View Full Version : Auditory equivalent of aesthetics?
11-10-2000, 09:28 AM
Simply put, aesthetics is to sight as _________ is to sound. I've had this discussion with a few linguiphiles, but to avail.
11-10-2000, 09:33 AM
Why can't "aesthetics" apply equally to auditory input as well as visual? There's nothing in the definition that precludes it.
Barring that, my best guess would be "harmony."
11-10-2000, 09:40 AM
Hmmmm. Point well taken.
11-10-2000, 09:49 AM
Hmmmm. Point well taken. That being said, I also like harmony.

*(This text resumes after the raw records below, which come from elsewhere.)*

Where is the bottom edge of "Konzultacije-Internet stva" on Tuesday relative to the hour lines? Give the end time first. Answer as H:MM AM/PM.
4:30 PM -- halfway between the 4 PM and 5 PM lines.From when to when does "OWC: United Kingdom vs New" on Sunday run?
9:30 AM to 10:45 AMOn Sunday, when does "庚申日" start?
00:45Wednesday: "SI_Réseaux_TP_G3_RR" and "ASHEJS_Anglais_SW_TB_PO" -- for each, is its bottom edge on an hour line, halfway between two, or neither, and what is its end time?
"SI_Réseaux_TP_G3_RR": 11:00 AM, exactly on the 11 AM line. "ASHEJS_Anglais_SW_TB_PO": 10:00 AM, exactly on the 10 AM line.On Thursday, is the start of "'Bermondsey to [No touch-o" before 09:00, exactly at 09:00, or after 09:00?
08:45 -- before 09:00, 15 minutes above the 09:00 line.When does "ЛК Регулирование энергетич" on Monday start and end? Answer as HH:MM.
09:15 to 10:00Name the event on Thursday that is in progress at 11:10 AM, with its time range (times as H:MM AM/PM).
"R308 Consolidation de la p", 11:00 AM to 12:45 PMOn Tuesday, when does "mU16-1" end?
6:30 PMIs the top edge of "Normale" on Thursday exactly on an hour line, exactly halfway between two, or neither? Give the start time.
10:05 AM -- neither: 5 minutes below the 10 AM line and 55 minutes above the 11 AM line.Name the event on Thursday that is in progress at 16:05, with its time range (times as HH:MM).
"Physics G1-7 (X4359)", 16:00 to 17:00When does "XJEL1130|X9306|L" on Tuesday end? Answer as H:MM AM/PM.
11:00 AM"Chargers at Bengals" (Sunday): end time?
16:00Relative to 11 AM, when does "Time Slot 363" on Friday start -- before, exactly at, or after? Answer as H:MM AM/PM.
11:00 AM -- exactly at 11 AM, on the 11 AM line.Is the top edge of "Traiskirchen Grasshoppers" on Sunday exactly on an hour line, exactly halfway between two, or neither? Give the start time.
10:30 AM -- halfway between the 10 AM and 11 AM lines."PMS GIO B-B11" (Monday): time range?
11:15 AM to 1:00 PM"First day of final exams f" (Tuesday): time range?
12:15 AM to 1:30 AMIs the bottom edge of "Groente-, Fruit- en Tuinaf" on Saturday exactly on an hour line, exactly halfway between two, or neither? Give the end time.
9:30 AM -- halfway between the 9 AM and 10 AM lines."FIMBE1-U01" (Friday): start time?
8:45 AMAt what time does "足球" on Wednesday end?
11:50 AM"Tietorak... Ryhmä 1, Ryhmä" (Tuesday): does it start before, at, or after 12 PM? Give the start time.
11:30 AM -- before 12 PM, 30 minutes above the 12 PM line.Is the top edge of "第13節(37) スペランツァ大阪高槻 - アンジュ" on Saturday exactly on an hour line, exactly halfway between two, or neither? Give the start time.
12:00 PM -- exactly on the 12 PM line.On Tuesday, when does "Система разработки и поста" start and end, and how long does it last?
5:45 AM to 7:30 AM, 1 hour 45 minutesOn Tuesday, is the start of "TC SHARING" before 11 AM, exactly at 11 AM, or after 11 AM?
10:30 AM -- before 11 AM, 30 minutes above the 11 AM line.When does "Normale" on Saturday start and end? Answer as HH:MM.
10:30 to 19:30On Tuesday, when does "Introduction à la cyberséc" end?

The reason I asked is my son is learning to read employing the methods of phonics. He wants to know why the word answer is pronounced the way it is.
11-10-2000, 09:58 AM
Well, I too like pldennison's answer. Another good word IMHO is euphony.
11-10-2000, 10:14 AM
how about 'acoustics'?
11-10-2000, 10:26 AM
I don't think "acoustics" is really appropriate. It refers more to the scientific principles behind sound transmission and propagation, without regard to its qualities.
"Euphony" is a pretty good answer, actually, better than "harmony." Especially in light of what prompted the OP. Although questions of how pronunciations evolve are a bit more complex--I bet that at some point in the past, "answer" was pronounced exactly like it looks, just like "knife."
Mellifluity would be nice if it were a real word; I vote for euphony as well.
Aesthetics is the philosophical study of what makes things pleasing or beautiful. Nothing in the definition of the word, or its etymology, suggests that it is exclusive to the visual arts. I've certainly heard the term used with respect to music before, i.e., "the aesthetics of punk rock" (if you can believe such a thing).
I don't think you need another word.
The other suggestions are for adjectives that describe sound as pleasing, but do not describe the philosophy and/or study of what makes those sounds pleasing (or not - application of the term "aesthetic" does not necessarily imply a positive experience - maybe that's what they meant about punk rock).
11-10-2000, 10:51 PM
If you think about roots, the opposite of aesthetic, per Greek, would be ANaesthetic. So maybe something that is aesthetic simply makes you feel somehow (not necessarily nice-- which is why very icky art is still aesthetic. Aesthetically PLEASING is a different matter).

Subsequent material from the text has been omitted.